President Barack Obama put forth a more assertive stance on the issue of net neutrality on Tuesday, as he addressed African leaders at a summit in Washington. He stated point blank that his administration does not support the idea of Internet fast lanes. Most recently, the president had offered only a tepid response when asked about the issue, in spite of his earlier support for a free Internet.
During the summit, Obama said that the Internet is a great source of innovation, adding that creating fast lanes for some puts others at a disadvantage.
“One of the issues around net neutrality is whether you are creating different rates or charges for different content providers,” Obama explained. “That’s the big controversy here.

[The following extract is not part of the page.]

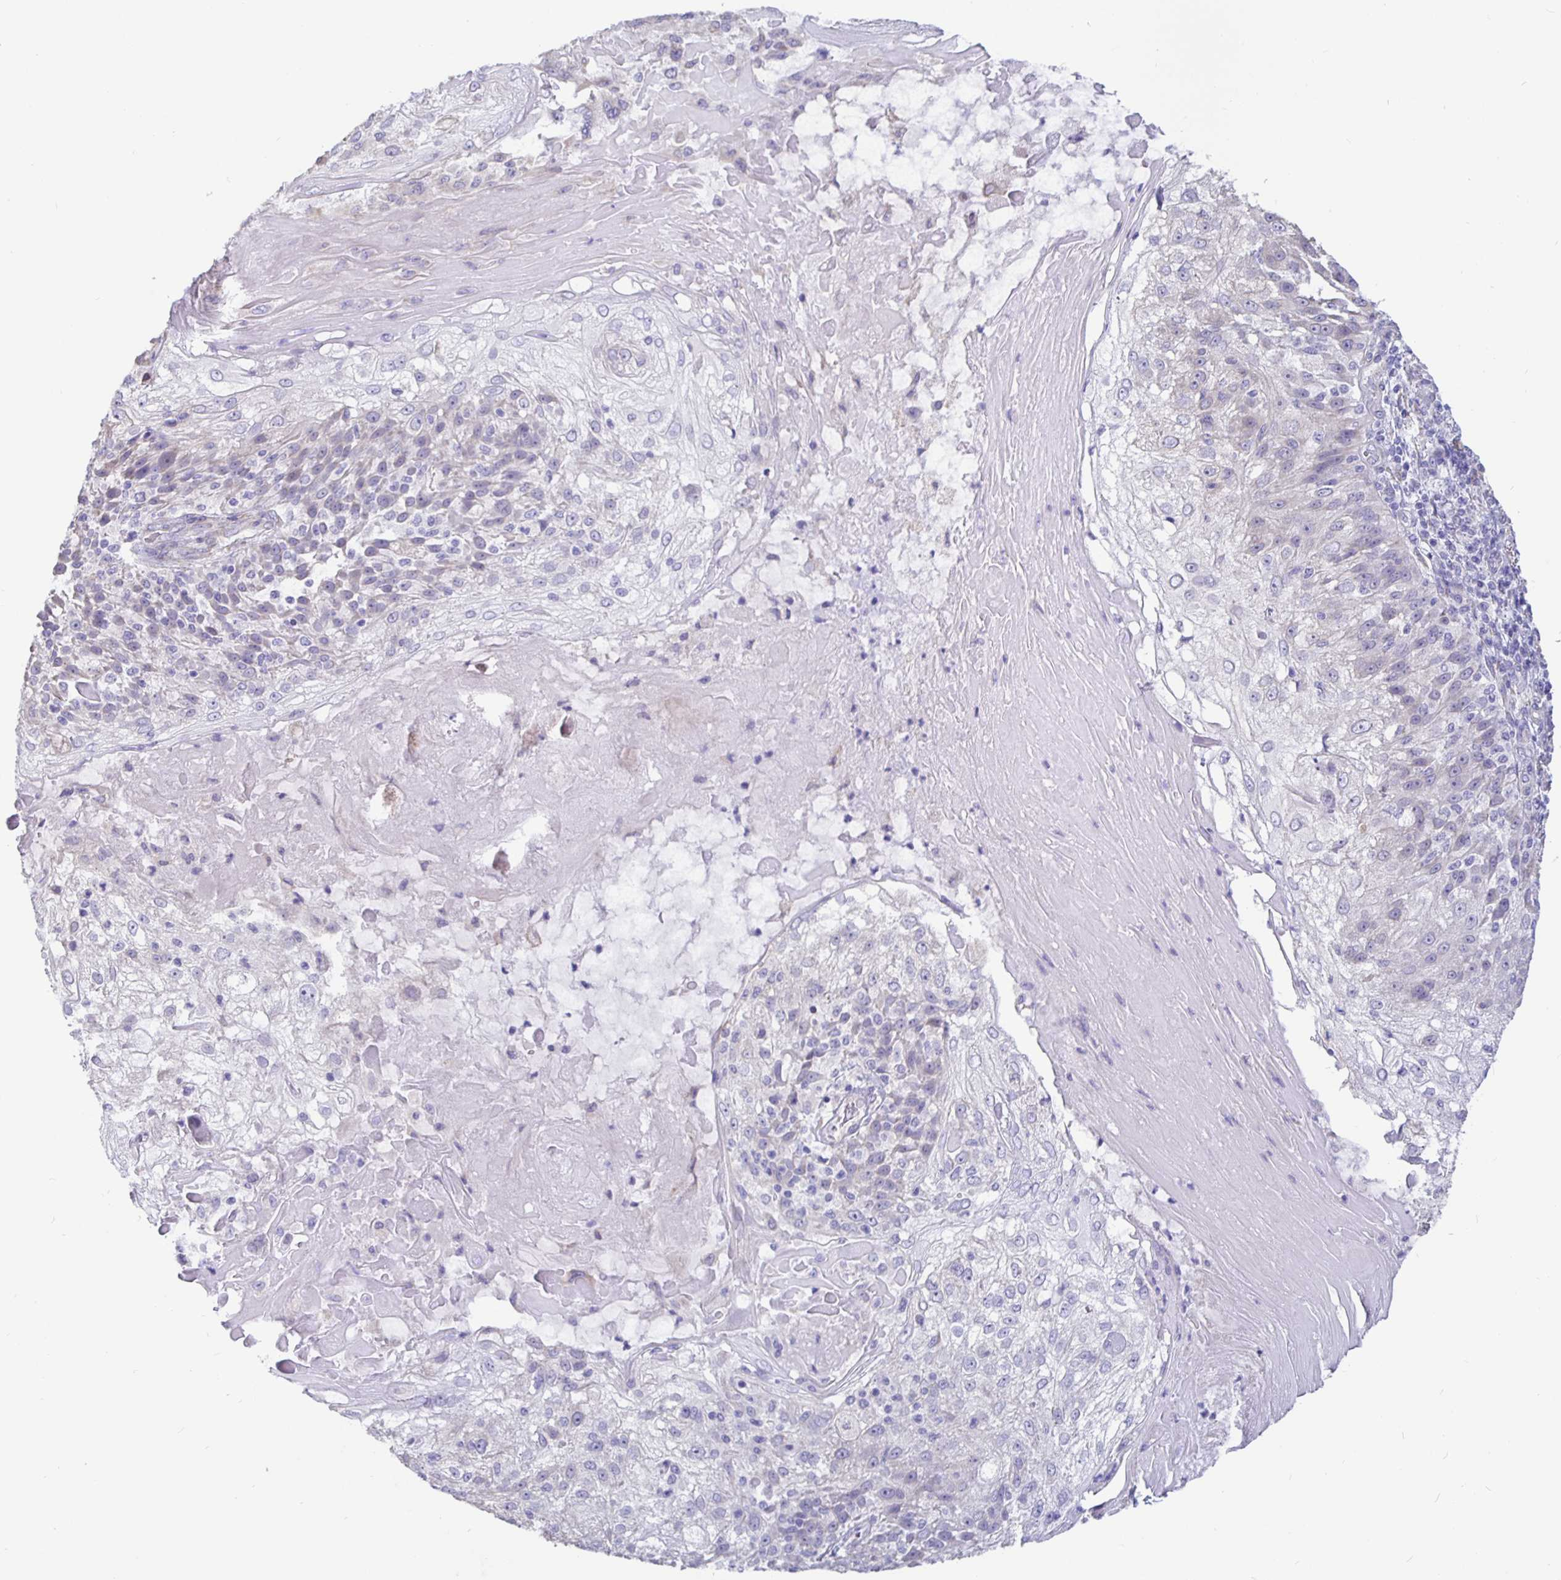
{"staining": {"intensity": "negative", "quantity": "none", "location": "none"}, "tissue": "skin cancer", "cell_type": "Tumor cells", "image_type": "cancer", "snomed": [{"axis": "morphology", "description": "Normal tissue, NOS"}, {"axis": "morphology", "description": "Squamous cell carcinoma, NOS"}, {"axis": "topography", "description": "Skin"}], "caption": "The image displays no staining of tumor cells in skin cancer (squamous cell carcinoma).", "gene": "DNAI2", "patient": {"sex": "female", "age": 83}}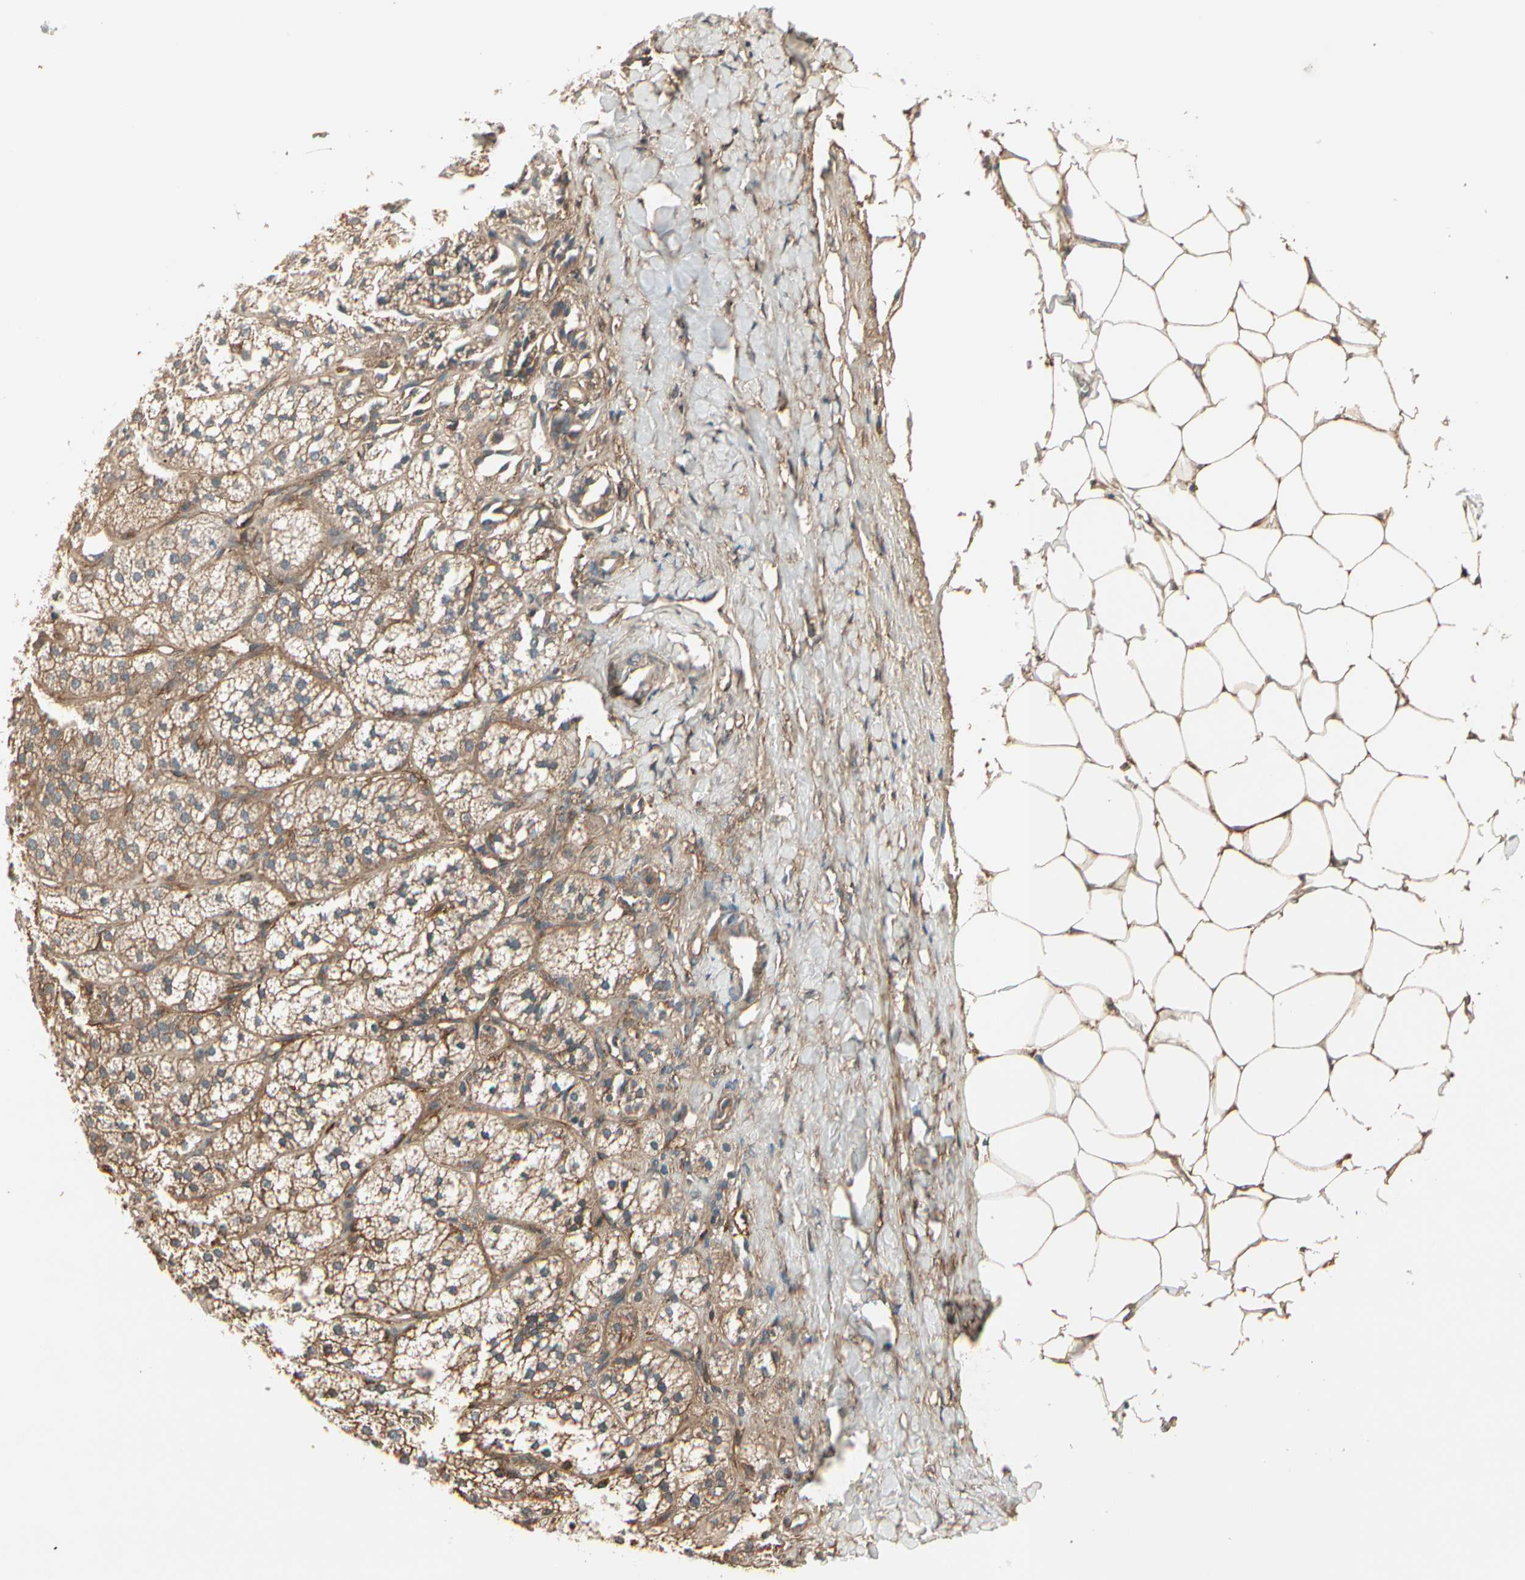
{"staining": {"intensity": "strong", "quantity": ">75%", "location": "cytoplasmic/membranous"}, "tissue": "adrenal gland", "cell_type": "Glandular cells", "image_type": "normal", "snomed": [{"axis": "morphology", "description": "Normal tissue, NOS"}, {"axis": "topography", "description": "Adrenal gland"}], "caption": "Immunohistochemistry (IHC) of benign adrenal gland demonstrates high levels of strong cytoplasmic/membranous positivity in approximately >75% of glandular cells. The staining was performed using DAB (3,3'-diaminobenzidine) to visualize the protein expression in brown, while the nuclei were stained in blue with hematoxylin (Magnification: 20x).", "gene": "FKBP15", "patient": {"sex": "female", "age": 71}}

So you have big, wealthy media companies who might be willing to pay more and also charge more for spectrum, more bandwidth on the Internet so they can stream movies faster.”
He then added his own view on the subject, saying that “I personally, the position of my administration, as well as a lot of the companies here, is that you don’t want to start getting a differentiation in how accessible the Internet is to different users. You want to leave it open so the next Google and the next Facebook can succeed.”
Although Obama didn’t explicitly say that he is against Internet fast lanes, his remarks imply that he is against paid prioritization, which would allow some companies to receive better service if they pay a fee. His statement flies directly in the face of the FCC’s current proposal, which will only bar Internet fast lanes if the agency deems them “commercially unreasonable.”
FCC chairman Tom Wheeler has also said that Internet fast lanes and paid prioritization would be “commercially unreasonable.” As such, it’s clear that there is friction between the president, the FCC, and Wheeler, regarding the issue of net neutrality. It’s unknown how Obama’s latest remarks will affect the FCC’s actions.